In asynchronous populations of HeLa cells maintained at control or heat shock temperatures, HSP70 levels and its subcellular distribution exhibit substantial heterogeneity as demonstrated by indirect immunofluorescence with HSP70-specific monoclonal antibodies. Of particular interest is a subpopulation of cells in which the characteristic nuclear accumulation and nucleolar association of HSP70 is not detected after heat shock treatment. This apparent variation in the heat shock response is not observed when synchronized cells are examined. In this study, we demonstrate that three monoclonal antibodies to HSP70, in particular, do not detect nucleolar-localized HSP70 in heat-shocked G2 cells. This is not due to an inability of G2 cells to respond to heat shock as measured by increased HSP70 mRNA and protein synthesis, or due to a lack of accumulation of HSP70 after heat shock in G2. Rather the epitopes recognized by the various antibodies appear to be inaccessible, perhaps due to the association of HSP70 with other proteins. Non-denaturing immunoprecipitations with these HSP70-specific antibodies suggest that HSP70 may interact with other cellular proteins in a cell cycle-dependent manner.
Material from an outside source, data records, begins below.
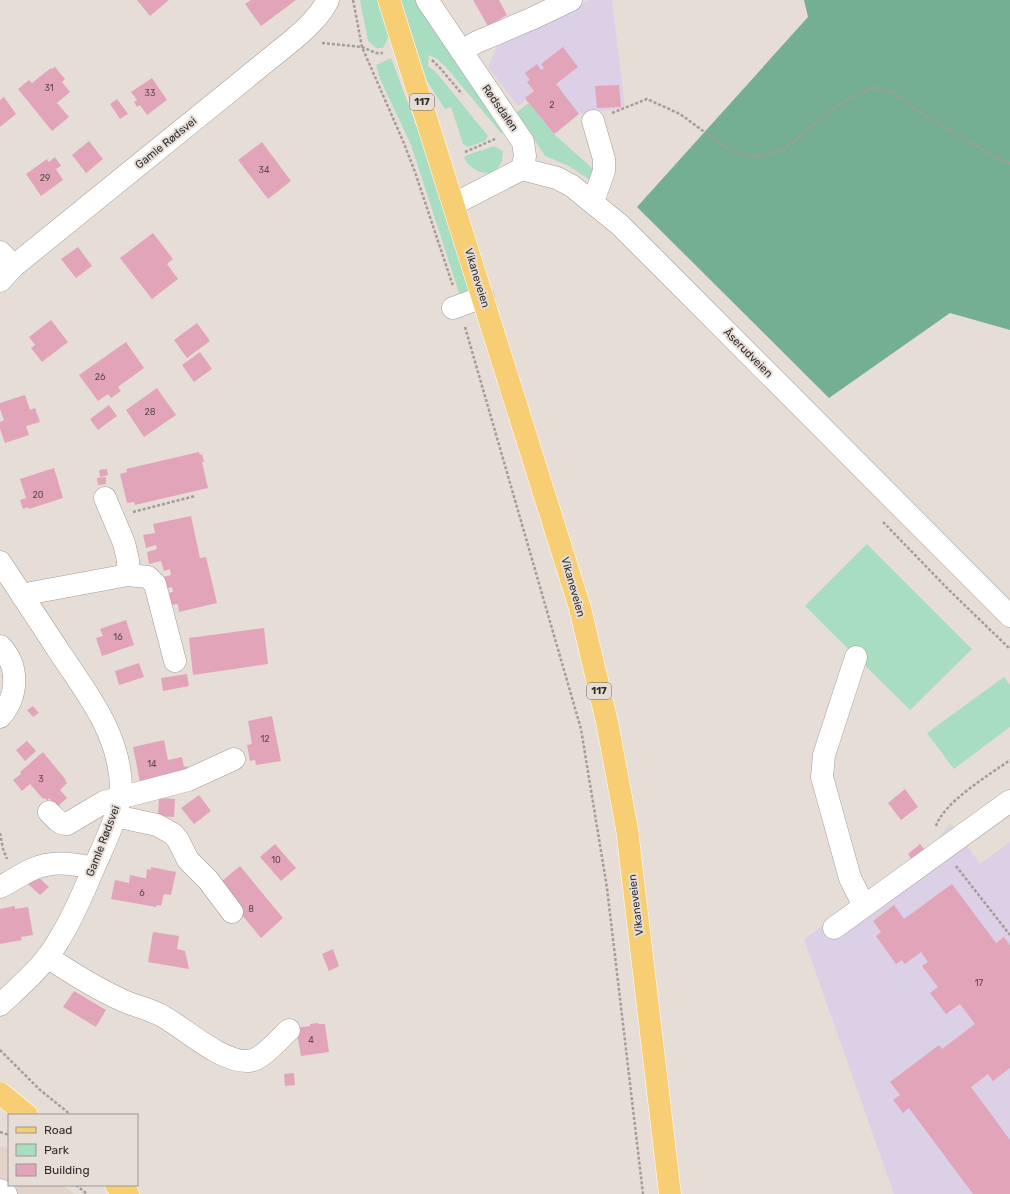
<svg xmlns="http://www.w3.org/2000/svg" width="1010" height="1194" viewBox="0 0 1010 1194" font-family="Rubik,sans-serif">
<rect width="100%" height="100%" fill="#e7ddd7"/>
<path fill="#e3d2c7" d="M0,1146L9,1148V1185H62L74,1194H0Z"/>
<path fill="#dbd0e5" d="M589,0H612L625,108L579,114L556,134L525,100L518,106L488,67L497,46Z
M950,823L980,864L1010,842V1194H894L804,939L931,848Z"/>
<path fill="#a8ddc1" d="M360,0H378L389,36L383,48H376L368,41Z
M401,0H419L505,133H501L446,67L437,59L429,55L428,66L435,71L488,136L485,141L468,147L463,144L451,107L445,109L427,81Z
M391,58L419,133L472,292L460,296L411,145L380,79L376,65Z
M529,103L554,134L593,169L590,180L569,166L545,156L539,147L517,112Z
M494,146L503,151C502,155 503,160 501,163C495,175 484,175 474,169C469,165 466,163 464,157L467,155Z
M867,544L972,649L910,710L805,606Z
M1004,677L1010,685V727L954,769L927,733Z"/>
<path fill="#73af90" d="M804,0H1010V330L950,313L829,398L637,207L808,17Z"/>
<path fill="#e2a4b9" d="M137,0H169L150,16Z
M251,0H296L261,26L245,4Z
M473,0H499L507,15L488,26Z
M563,47L578,67L556,84L579,114L554,134L525,98L534,91L527,82L530,80L525,73L537,64L541,70L544,68L541,64Z
M55,67L65,79L62,82L70,92L57,103L69,117L52,131L18,89L29,80L32,83L51,68L52,69Z
M152,78L167,100L147,115L140,105L137,107L134,102L137,100L131,92Z
M619,85L621,107L597,108L595,86Z
M4,97L16,114L0,127V100Z
M117,99L128,114L120,119L110,104Z
M89,141L103,159L86,173L72,155Z
M262,142L291,181L268,199L238,160Z
M55,157L61,166L56,169L63,180L41,196L26,174L47,159L49,162Z
M153,233L173,259L167,264L178,279L152,299L120,258Z
M78,247L92,266L76,278L61,259Z
M51,320L68,342L42,362L31,348L35,345L29,337Z
M197,323L210,341L187,358L174,340Z
M126,342L144,368L118,387L121,391L111,398L108,394L98,401L79,375Z
M200,352L212,369L194,382L182,365Z
M157,388L176,415L144,437L126,410Z
M25,395L30,410L35,408L40,422L26,426L29,435L5,443L0,429V422L4,420L0,409V403Z
M109,405L117,416L98,430L90,419Z
M199,452L200,455L202,454L204,462H202L208,488L135,505L134,502L127,503L120,474L127,472L126,469Z
M54,468L63,498L29,509L28,507L23,509L20,500L26,498L20,479Z
M107,469L108,475L100,477L99,470Z
M106,477V484L98,485L97,478Z
M191,516L200,558L206,557L217,603L179,612L178,604L165,606L163,594L173,592L172,587L162,590L159,578L171,575L170,569L164,571L161,561L149,564L147,552L157,549L156,545L146,548L143,535L155,533L153,524Z
M126,620L134,645L102,656L96,638L103,636L100,629Z
M264,628L268,664L193,675L189,638Z
M139,663L144,677L119,685L115,671Z
M187,674L189,686L163,691L161,678Z
M33,706L39,713L33,717L27,710Z
M272,716L281,761L256,765L255,760L250,761L247,745L252,744L248,721Z
M164,740L168,760L182,757L184,767L187,766L188,772L141,787L133,747Z
M27,741L36,751L25,761L16,750Z
M43,752L66,780L65,781L67,783L60,790L67,798L57,807L49,798L47,801L45,798L43,799L30,784L22,791L13,780L21,774L20,772Z
M905,789L918,807L901,820L888,803Z
M199,795L211,811L194,824L181,808Z
M159,798L175,799L174,817L158,816Z
M275,844L296,868L281,881L260,857Z
M920,844L926,852L913,861L908,854Z
M240,866L283,918L261,938L217,885Z
M151,867L176,872L171,895L164,894L161,906L157,905L156,907L111,899L115,880L129,883L130,875L149,879L146,878L147,869L151,870Z
M36,875L49,887L40,895L28,884Z
M952,884L996,943L1004,937L1010,945V1068L993,1081L988,1074L971,1087L1010,1140V1194H973L909,1108L903,1113L893,1100L900,1095L890,1082L939,1045L942,1049L975,1024L960,1004L946,1014L930,993L938,987L922,966L928,962L921,952L905,964L902,960L896,964L876,936L881,932L873,921L894,905L904,919Z
M15,906V909L28,907L33,935L21,937L22,940L0,944V909Z
M153,932L179,936L177,949L185,951L189,969L148,962Z
M333,949L339,966L329,971L322,954Z
M74,991L106,1010L96,1027L63,1007Z
M318,1023V1024H325L329,1052L301,1056L296,1028L310,1026V1024Z
M294,1073L295,1085L285,1086L284,1074Z"/>
<g fill="none" stroke-linecap="round" stroke-linejoin="round">
<defs>
<path id="minor" d="M427,0L523,142L525,156L522,169
M461,51L477,42L531,19L571,0
M593,202L604,171V159L593,121
M454,204L522,169L557,178L572,186L620,225L660,265L1010,616
M0,252L14,266
M0,281L14,266L294,39C307,28 320,16 328,0
M453,308L483,297
M105,498L124,543L128,560V575
M0,562C20,592 40,622 60,653C88,694 121,737 121,789C120,813 102,849 92,872C82,896 71,921 57,943C43,967 20,986 0,1005
M23,597L31,593L128,575L148,577L155,584L175,661
M0,646C20,666 18,697 0,717
M856,657L824,755L822,777L850,878L864,906
M49,812C55,818 59,824 67,824L104,802L188,780L234,759
M115,816L157,825L173,834L178,840L188,860L208,880L232,912
M0,887C11,882 21,874 33,869C54,860 72,864 94,868
M834,928L1010,801
M47,957C72,973 97,989 124,1001C137,1007 151,1009 164,1017C187,1030 222,1063 249,1061C262,1060 280,1038 289,1030
M0,1190L6,1194"/>
<path id="major" d="M389,0L580,608L607,722L627,829L670,1194
M0,1093L27,1115
M116,1185L128,1194"/>
</defs>
<use href="#minor" stroke="#a59b95" stroke-width="23"/>
<use href="#major" stroke="#fff" stroke-width="23"/>
<path stroke="#a49c97" stroke-width="2.5" stroke-dasharray="3 2" stroke-linecap="butt" d="M353,0L362,47L403,141L415,172L453,286
M322,43L362,47L376,53H383
M432,60L440,68L462,94
M612,113L647,99L680,114L725,147L754,157L784,149L841,103L873,87L893,93L922,114L995,157L1010,163
M465,152L495,139
M465,327L581,729L607,888L643,1194
M133,512L195,496
M883,522L948,589L1010,649
M936,826C944,802 989,775 1010,760
M0,833L3,849L7,859
M956,866L1010,935
M0,1050L39,1089L71,1115
M0,1132L9,1135
M76,1185L87,1194"/>
<use href="#minor" stroke="#fff" stroke-width="22"/>
<use href="#major" stroke="#f7ce74" stroke-width="22"/>
</g>
<g text-anchor="middle" dominant-baseline="central" stroke-width="4" stroke-linejoin="round" paint-order="stroke">
<g font-size="9" fill="#5c4a4e">
<text x="49" y="88">31</text>
<text x="150" y="93">33</text>
<text x="552" y="105">2</text>
<text x="264" y="170">34</text>
<text x="45" y="178">29</text>
<text x="100" y="377">26</text>
<text x="150" y="412">28</text>
<text x="38" y="495">20</text>
<text x="118" y="637">16</text>
<text x="265" y="739">12</text>
<text x="152" y="764">14</text>
<text x="41" y="779">3</text>
<text x="276" y="860">10</text>
<text x="142" y="893">6</text>
<text x="251" y="909">8</text>
<text x="979" y="983">17</text>
<text x="311" y="1040">4</text>
</g>
<g fill="#e7ddd7" stroke="#67615e" stroke-width="1">
<rect x="410" y="94" width="24" height="16" rx="3"/>
<rect x="587" y="683" width="24" height="16" rx="3"/>
</g>
<g font-size="10" font-weight="bold" fill="#302c2a">
<text x="422" y="102">117</text>
<text x="599" y="691">117</text>
</g>
<g font-size="11" fill="#302c2a" stroke="#e7ddd7">
<text transform="translate(500 108) rotate(55)">Rødsdalen</text>
<text transform="translate(166 143) rotate(-39)">Gamle Rødsvei</text>
<text transform="translate(477 278) rotate(73)">Vikaneveien</text>
<text transform="translate(748 353) rotate(45)">Åserudveien</text>
<text transform="translate(573 587) rotate(74)">Vikaneveien</text>
<text transform="translate(103 841) rotate(-69)">Gamle Rødsvei</text>
<text transform="translate(636 905) rotate(-97)">Vikaneveien</text>
</g>
</g>
<rect x="8" y="1114" width="130" height="72" fill="#e7ddd7" stroke="#9e9692"/>
<rect x="16" y="1127" width="20" height="6" fill="#f7ce74" stroke="#9e9692"/>
<text x="44" y="1134" font-size="12" fill="#302c2a">Road</text>
<rect x="16" y="1144" width="20" height="12" fill="#a8ddc1" stroke="#9e9692"/>
<text x="44" y="1154" font-size="12" fill="#302c2a">Park</text>
<rect x="16" y="1164" width="20" height="12" fill="#e2a4b9" stroke="#9e9692"/>
<text x="44" y="1174" font-size="12" fill="#302c2a">Building</text>
</svg>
Expression of human HSP70 during the synthetic phase of the cell cycle.

Expression of the major heat shock and stress-induced protein, HSP70, is under complex regulatory control in human cells. In addition to being induced by physiological stress such as heat shock or transition metals, the HSP70 gene is induced by serum stimulation and immortalizing products of the adenovirus E1A 13S and polyoma large tumor antigen genes. Here we show that expression of the human HSP70 gene is tightly regulated during the cell cycle. Using selective mitotic detachment, a noninductive method to obtain synchronous populations of HeLa cells, we show that levels of HSP70 mRNA rapidly increase 10- to 15-fold upon entry into S phase and decline by late S and G2. A transient increase in HSP70 synthesis is detected during early S phase. The subcellular localization of HSP70 varies throughout the cell cycle; the protein is diffusely distributed in the nucleus and cytoplasm in G1, localized in the nucleus in S, and again diffusely distributed in G2 cells. We suggest that the temporal pattern of HSP70 expression during S phase, the nuclear localization, and activation by trans-acting immortalizing proteins indicate a role for HSP70 in the nucleus of replicating cells.